Shawn Dunning, one of our facilitators was formerly on the roster of certified mediators for the supreme court of Virginia and volunteered at the general district court level as a mediator.  We asked Shawn what one thing an individual could do that would improve the quality of his or her work and increase his or her enjoyment of work.

His response...ask questions

One of my favorite cases involved a representative from an animal shelter and a woman who had recently adopted a cat. The animal shelter was demanding that the cat be returned because the new owner had apparently violated the terms of the adoption agreement by allowing the cat outside her house. The owner accused the animal shelter of hiring private detectives to "stake out" her house and document the comings and goings of the fearless feline.

At first glance, it seemed that these positions were absolutely mutually exclusive; the owner emphatic about allowing the cat outdoors and the animal shelter equally emphatic about it living strictly indoors.  We thought that the judge would have to settle the case...until I asked a simple question of both the shelter and the owner.

"Why do you insist that the cat be kept inside?  Why do you insist that the cat be allowed outside?" From a judicial perspective, such a question might seem irrelevant, but as a mediator, I was allowed to ask such questions, and here's what they said.

Shelter rep: "Because we didn't save this animal only for it to be run over by a car in the street.  We want to make sure it lives a full, happy and healthy life."

Owner: "Because I didn't adopt this cat only for it to be cooped up inside a building all the time.  I want to make sure that it enjoys life, and I can tell that it is very happy when it goes outside."

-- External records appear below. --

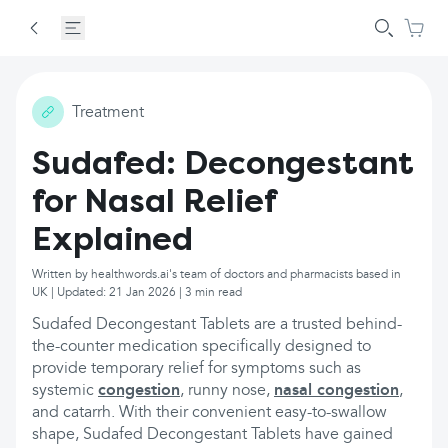
Treatment
Sudafed: Decongestant
for Nasal Relief
Explained
Written by healthwords.ai's team of doctors and pharmacists based in
UK | Updated: 21 Jan 2026 | 3 min read
Sudafed Decongestant Tablets are a trusted behind-
the-counter medication specifically designed to
provide temporary relief for symptoms such as
systemic
congestion
, runny nose,
nasal congestion
,
and catarrh. With their convenient easy-to-swallow
shape, Sudafed Decongestant Tablets have gained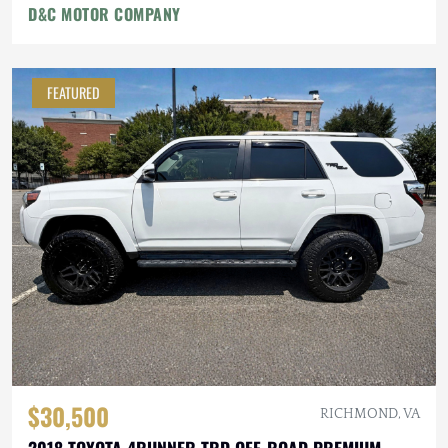
D&C MOTOR COMPANY
FEATURED
$30,500
RICHMOND, VA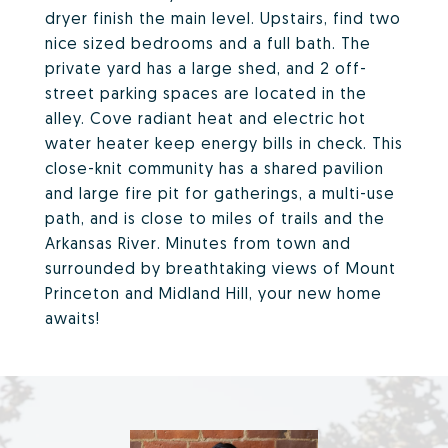
dryer finish the main level. Upstairs, find two
nice sized bedrooms and a full bath. The
private yard has a large shed, and 2 off-
street parking spaces are located in the
alley. Cove radiant heat and electric hot
water heater keep energy bills in check. This
close-knit community has a shared pavilion
and large fire pit for gatherings, a multi-use
path, and is close to miles of trails and the
Arkansas River. Minutes from town and
surrounded by breathtaking views of Mount
Princeton and Midland Hill, your new home
awaits!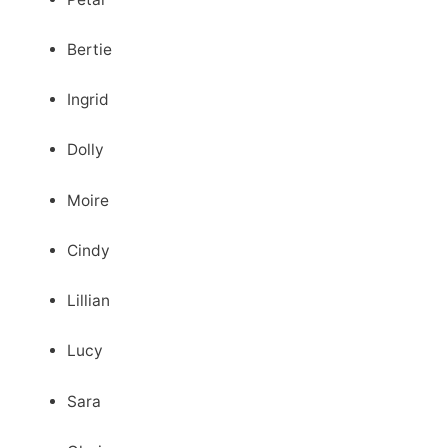
Bertie
Ingrid
Dolly
Moire
Cindy
Lillian
Lucy
Sara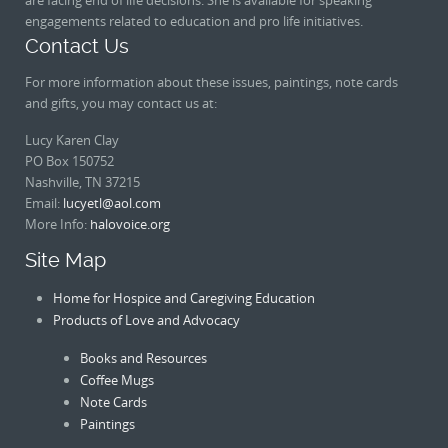
engagements related to education and pro life initiatives.
Contact Us
For more information about these issues, paintings, note cards
and gifts, you may contact us at:
Lucy Karen Clay
PO Box 150752
Nashville, TN 37215
Email:
lucyetl@aol.com
More Info:
halovoice.org
Site Map
Home for Hospice and Caregiving Education
Products of Love and Advocacy
Books and Resources
Coffee Mugs
Note Cards
Paintings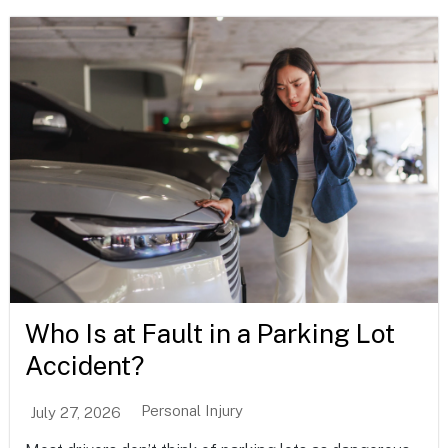
Who Is at Fault in a Parking Lot
Accident?
Personal Injury
July 27, 2026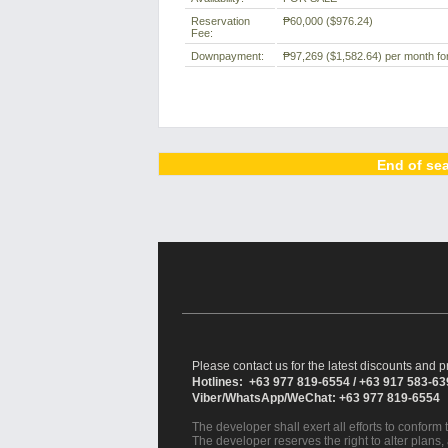
Reservation
₱60,000
($976.24)
Fee:
Downpayment:
₱97,269
($1,582.64)
per month for
End of sea
Please contact us for the latest discounts and pr
Hotlines: +63 977 819-6554 / +63 917 583-6
Viber/WhatsApp/WeChat: +63 977 819-6554
The developer shall exert all efforts to conform t
The developer reserves the right to alter plans,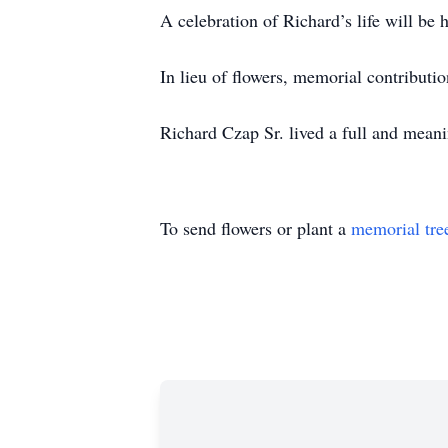
A celebration of Richard’s life will be
In lieu of flowers, memorial contribut
Richard Czap Sr. lived a full and mean
To send flowers or plant a
memorial tre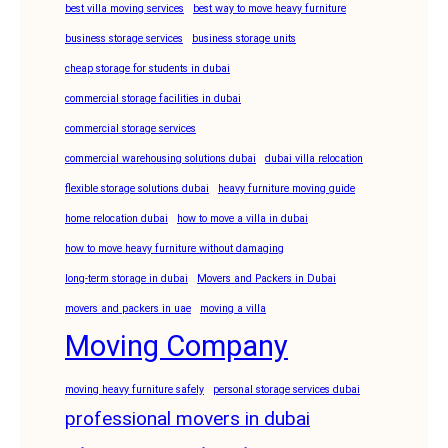
best villa moving services
best way to move heavy furniture
business storage services
business storage units
cheap storage for students in dubai
commercial storage facilities in dubai
commercial storage services
commercial warehousing solutions dubai
dubai villa relocation
flexible storage solutions dubai
heavy furniture moving guide
home relocation dubai
how to move a villa in dubai
how to move heavy furniture without damaging
long-term storage in dubai
Movers and Packers in Dubai
movers and packers in uae
moving a villa
Moving Company
moving heavy furniture safely
personal storage services dubai
professional movers in dubai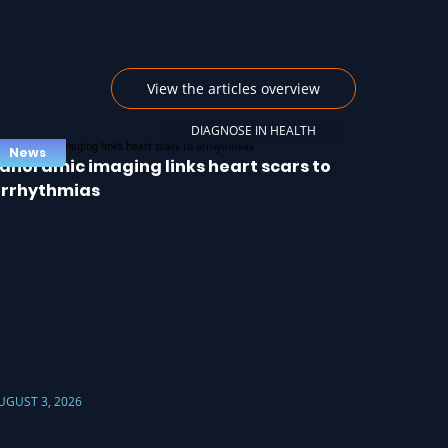
View the articles overview
DIAGNOSE IN HEALTH
News
anoramic imaging links heart scars to
rrhythmias
UGUST 3, 2026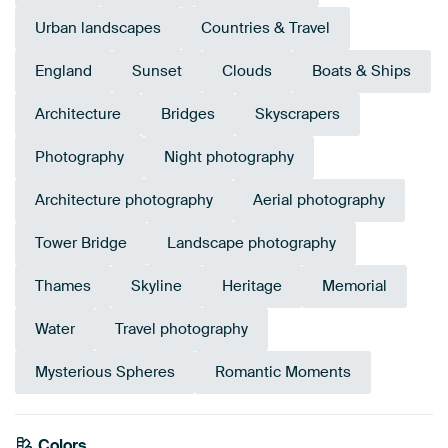
Urban landscapes
Countries & Travel
England
Sunset
Clouds
Boats & Ships
Architecture
Bridges
Skyscrapers
Photography
Night photography
Architecture photography
Aerial photography
Tower Bridge
Landscape photography
Thames
Skyline
Heritage
Memorial
Water
Travel photography
Mysterious Spheres
Romantic Moments
Colors
Mauve
Lilac
Anthracite
Purple
Brown
Grey
Aubergine
Pink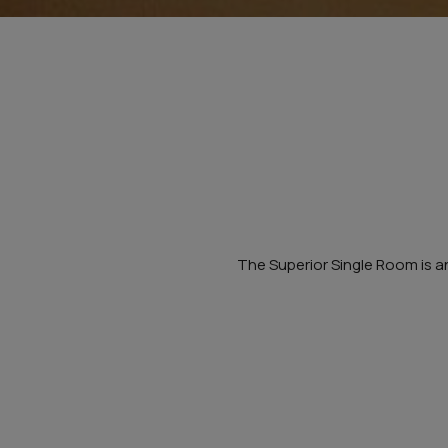
The Superior Single Room is an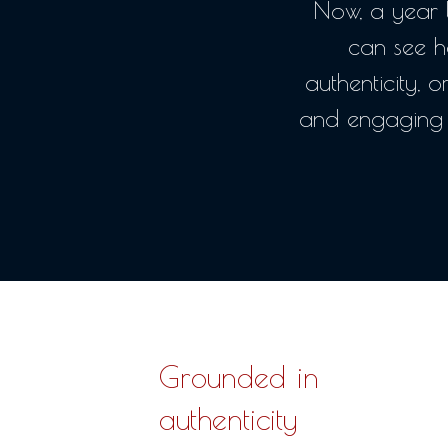
Now, a year l
can see h
authenticity, o
and engaging 
Grounded in
authenticity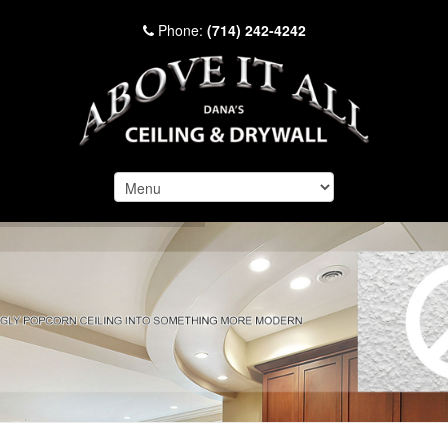
Phone:
(714) 242-4242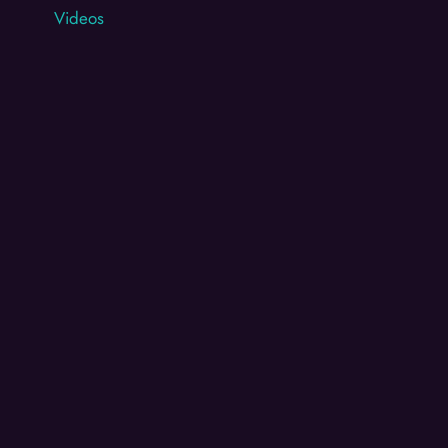
Videos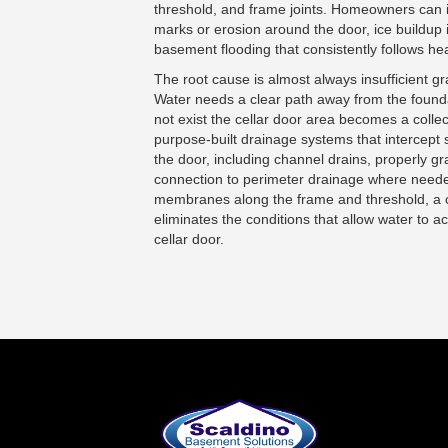
threshold, and frame joints. Homeowners can i
marks or erosion around the door, ice buildup i
basement flooding that consistently follows he
The root cause is almost always insufficient g
Water needs a clear path away from the found
not exist the cellar door area becomes a collect
purpose-built drainage systems that intercept 
the door, including channel drains, properly 
connection to perimeter drainage where need
membranes along the frame and threshold, a 
eliminates the conditions that allow water to 
cellar door.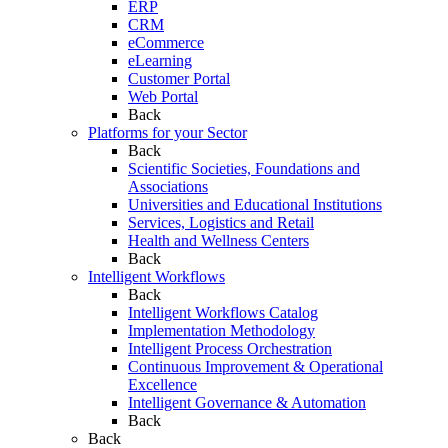
ERP
CRM
eCommerce
eLearning
Customer Portal
Web Portal
Back
Platforms for your Sector
Back
Scientific Societies, Foundations and
Associations
Universities and Educational Institutions
Services, Logistics and Retail
Health and Wellness Centers
Back
Intelligent Workflows
Back
Intelligent Workflows Catalog
Implementation Methodology
Intelligent Process Orchestration
Continuous Improvement & Operational
Excellence
Intelligent Governance & Automation
Back
Back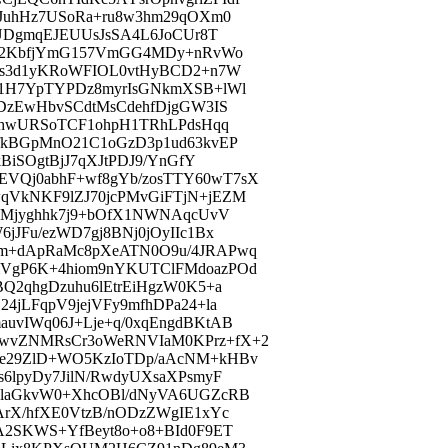
jJuhHz7USoRa+ru8w3hm29qOXm0
2UDgmqEJEUUsJsSA4L6JoCUr8T
6Mo2KbfjYmG157VmGG4MDy+nRvWo
Ys3d1yKRoWFIOL0vtHyBCD2+n7W
11H7YpTYPDz8myrIsGNkmXSB+lWl
DzEwHbvSCdtMsCdehfDjgGW3IS
NChwURSoTCF1ohpH1TRhLPdsHqq
fkBGpMnO21C1oGzD3p1ud63kvEP
BiSOgtBjJ7qXJtPDJ9/YnGfY
VQj0abhF+wf8gYb/zosTTY60wT7sX
qVkNKF9lZJ70jcPMvGiFTjN+jEZM
LHMjyghhk7j9+bOfX1NWNAqcUvV
JFu/ezWD7gj8BNj0jOyIIc1Bx
vm+dApRaMc8pXeATN0O9u/4JRAPwq
mVgP6K+4hiom9nYKUTClFMdoazPOd
Q2qhgDzuhu6lEtrEiHgzW0K5+a
4jLFqpV9jejVFy9mfhDPa24+la
uvIWq06J+Lje+q/0xqEngdBKtAB
wvZNMRsCr3oWeRNVIaM0KPrz+fX+2
We29ZlD+WO5KzIoTDp/aAcNM+kHBv
6lpyDy7JilN/RwdyUXsaXPsmyF
6laGkvW0+XhcOBl/dNyVA6UGZcRB
ArX/hfXE0VtzB/nODzZWgIE1xYc
A2SKWS+YfBeyt8o+o8+BId0F9ET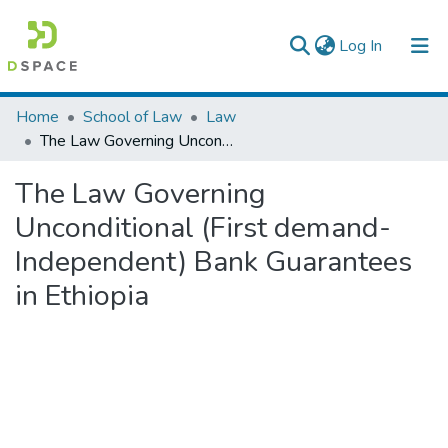
(current)
Log In
Colleges, Institutes & Collections
Home
School of Law
Law
The Law Governing Unconditional (First demand- Independent) Bank Guarantees in Ethiopia
Browse AAU-ETD
The Law Governing
Statistics
Unconditional (First demand-
Independent) Bank Guarantees
in Ethiopia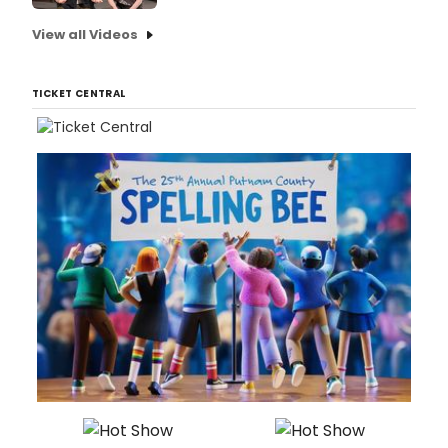
View all Videos
TICKET CENTRAL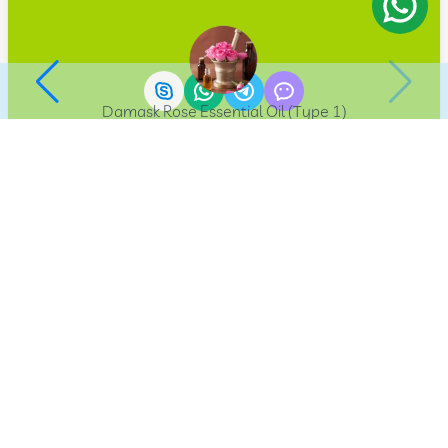
Damask Rose Essential Oil (Type 1)
33012910
AriaExport
The Leading E-Commerce Platform for Exporting
Agricultural Products from Iran. We Believe in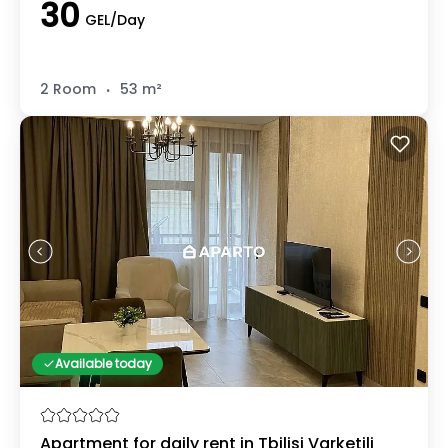
30
GEL/Day
.
2 Room
53 m²
Available today
Apartment for daily rent in Tbilisi Varketili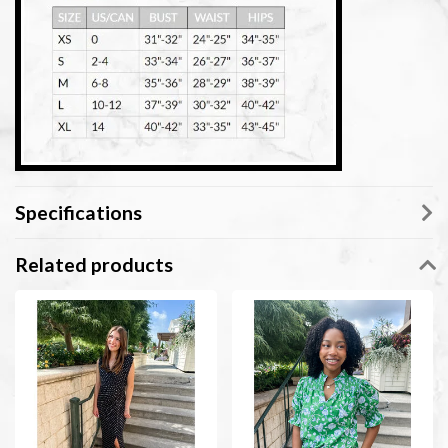
Specifications
Related products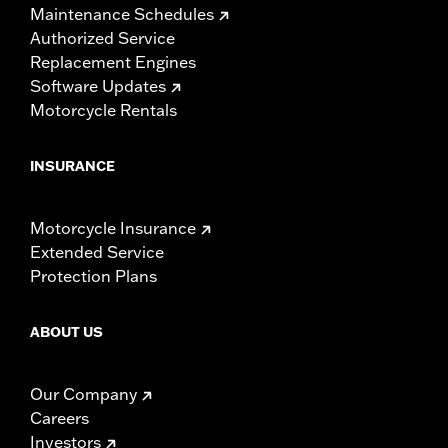
Maintenance Schedules
Authorized Service
Replacement Engines
Software Updates
Motorcycle Rentals
INSURANCE
Motorcycle Insurance
Extended Service
Protection Plans
ABOUT US
Our Company
Careers
Investors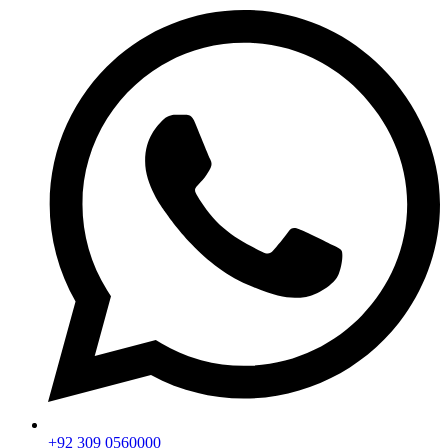
+92 309 0560000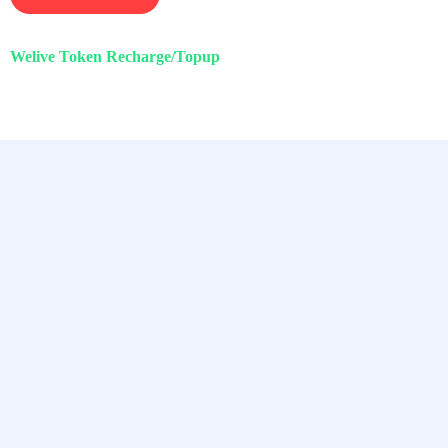
Welive Token Recharge/Topup
Chamet, Tango, Tumile, Pubg সহ
সকল প্রকার Apps এ কয়েন সেল করা হয়।
Quick Links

Then, a fascinating shift occurred:  These two people who had come to court with righteous causes and unwavering attitudes about their positions all of a sudden softened up for a moment.  The accusations of spying came to a halt.  The accusations of kitty abuse disappeared.  Both people realized that they had a shared interest: the well-being of the little kitty. The next step was to begin problem-solving together.

The solution: a cat fence!  This was a solution that both parties could live with and both left mediation that day very happy.  Had they gone to the judge, one would have left happy and the other full of vengeance.  All it took to solve this problem was a simple question: Why?

By asking questions, we allow ourselves the opportunity to gain information without assuming it.  Assumptions are often wrong and--when acted on--can often lead to horrible misunderstandings or misfortunes.

By asking questions, you communicate to someone that you actually care to know what they think. This can relax a tense situation and ultimately lead to much more productive dialogue.

When in doubt, you can virtually never go wrong by asking questions.

People often resist asking questions because they don't want to be seen as not already having the answers.  Depending on the context, this can be a very real concern, but one has to weigh the cost with that of not knowing the answers.

Simple phrases for enlivening problem-solving conversations:

"Why do you feel that way?"

"What do you think is the best way to go about this?"

"What has worked before?"

"Why might this not work?"

"Who else might we want to bring into this?"

"Could you say a little more about that?"

"What are you most/least excited about?"